Speaking outside the court the Dalton family welcomed the granting of leave. “We have been met with obstructions, denials and refusals but we have no intention of giving up now. The report of the Police Ombudsman was one victory, this ruling is another. After so many years and the new revelations in the PONI report it is vital that we are granted a new inquest. “


Kevin Winters said:


“This is an important grant of leave to move toward a full hearing of this judicial review challenge of the Attorney’s interpretation of his powers to order fresh inquests into conflict related legacy cases and to reject the engagement of investigatory obligations upon the authorities when Article 2 of the ECHR has been violated. This is a good result for the family of Eugene Dalton and possibly many other relatives of the victims of the Conflict who see inquests as a mechanism to obtain truth, justice and accountability when other mechanisms failed them in the past and are failing them now. Legacy inquests cannot proceed unless resourced and the recent failure to provide the necessary funding for legacy inquests does a grave disservice to those families seeking to exercise their legal right to investigatory mechanisms.”

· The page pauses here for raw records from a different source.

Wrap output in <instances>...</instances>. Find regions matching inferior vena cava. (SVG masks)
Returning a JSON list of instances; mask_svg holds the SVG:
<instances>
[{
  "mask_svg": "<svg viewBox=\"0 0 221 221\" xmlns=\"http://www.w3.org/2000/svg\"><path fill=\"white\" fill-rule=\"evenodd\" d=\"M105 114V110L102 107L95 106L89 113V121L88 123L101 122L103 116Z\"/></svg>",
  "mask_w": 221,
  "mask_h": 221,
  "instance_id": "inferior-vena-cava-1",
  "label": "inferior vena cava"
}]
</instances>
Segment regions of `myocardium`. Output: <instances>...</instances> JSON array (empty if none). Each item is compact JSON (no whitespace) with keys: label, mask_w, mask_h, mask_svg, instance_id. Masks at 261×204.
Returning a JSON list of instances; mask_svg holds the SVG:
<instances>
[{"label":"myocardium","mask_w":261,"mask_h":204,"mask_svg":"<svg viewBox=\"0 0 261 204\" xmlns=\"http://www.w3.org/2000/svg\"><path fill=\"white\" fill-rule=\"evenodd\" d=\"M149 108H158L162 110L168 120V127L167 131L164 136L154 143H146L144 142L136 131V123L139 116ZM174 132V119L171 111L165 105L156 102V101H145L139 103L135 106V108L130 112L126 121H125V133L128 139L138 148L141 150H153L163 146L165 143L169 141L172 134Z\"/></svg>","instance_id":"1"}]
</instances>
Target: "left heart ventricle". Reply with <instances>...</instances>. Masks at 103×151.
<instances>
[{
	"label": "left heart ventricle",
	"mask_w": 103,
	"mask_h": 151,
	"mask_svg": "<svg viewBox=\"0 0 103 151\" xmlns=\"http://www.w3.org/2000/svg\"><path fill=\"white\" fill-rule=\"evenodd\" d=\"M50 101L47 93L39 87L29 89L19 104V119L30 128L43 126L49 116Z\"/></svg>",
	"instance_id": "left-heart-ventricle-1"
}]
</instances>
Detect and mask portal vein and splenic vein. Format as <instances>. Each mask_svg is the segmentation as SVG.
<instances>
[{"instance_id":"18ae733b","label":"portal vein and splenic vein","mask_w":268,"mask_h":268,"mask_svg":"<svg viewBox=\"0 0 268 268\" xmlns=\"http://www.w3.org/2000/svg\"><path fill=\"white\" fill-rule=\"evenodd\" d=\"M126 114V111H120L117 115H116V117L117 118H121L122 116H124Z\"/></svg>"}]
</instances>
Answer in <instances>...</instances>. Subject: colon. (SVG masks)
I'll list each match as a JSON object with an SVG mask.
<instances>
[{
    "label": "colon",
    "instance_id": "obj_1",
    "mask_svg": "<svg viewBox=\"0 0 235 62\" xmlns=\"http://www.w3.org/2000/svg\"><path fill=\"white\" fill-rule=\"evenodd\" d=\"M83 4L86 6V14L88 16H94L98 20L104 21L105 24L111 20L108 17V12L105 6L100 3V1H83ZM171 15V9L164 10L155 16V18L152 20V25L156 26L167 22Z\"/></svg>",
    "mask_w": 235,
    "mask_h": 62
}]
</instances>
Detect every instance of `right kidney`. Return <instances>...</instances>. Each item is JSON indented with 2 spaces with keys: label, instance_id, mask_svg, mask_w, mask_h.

Paul O’Connor of the PFC added:


“This is an important step on the long and tortuous journey to discover what happened before, during and after August 31 1988. Ultimately the IRA bears responsibility for what occurred but it is clear that the security forces were also complicit in allowing this attack to proceed in order to protect an agent within the Derry Brigade of the IRA. The subsequent response to the Ombudsman report from the Retired Police Officers Association added to the controversy and, as can be read in the judgement, the RPOA did themselves no favours in responding as they did. In addition the court took note of the refusal by a number of retired senior RUC officers to cooperate with the Ombudsman.”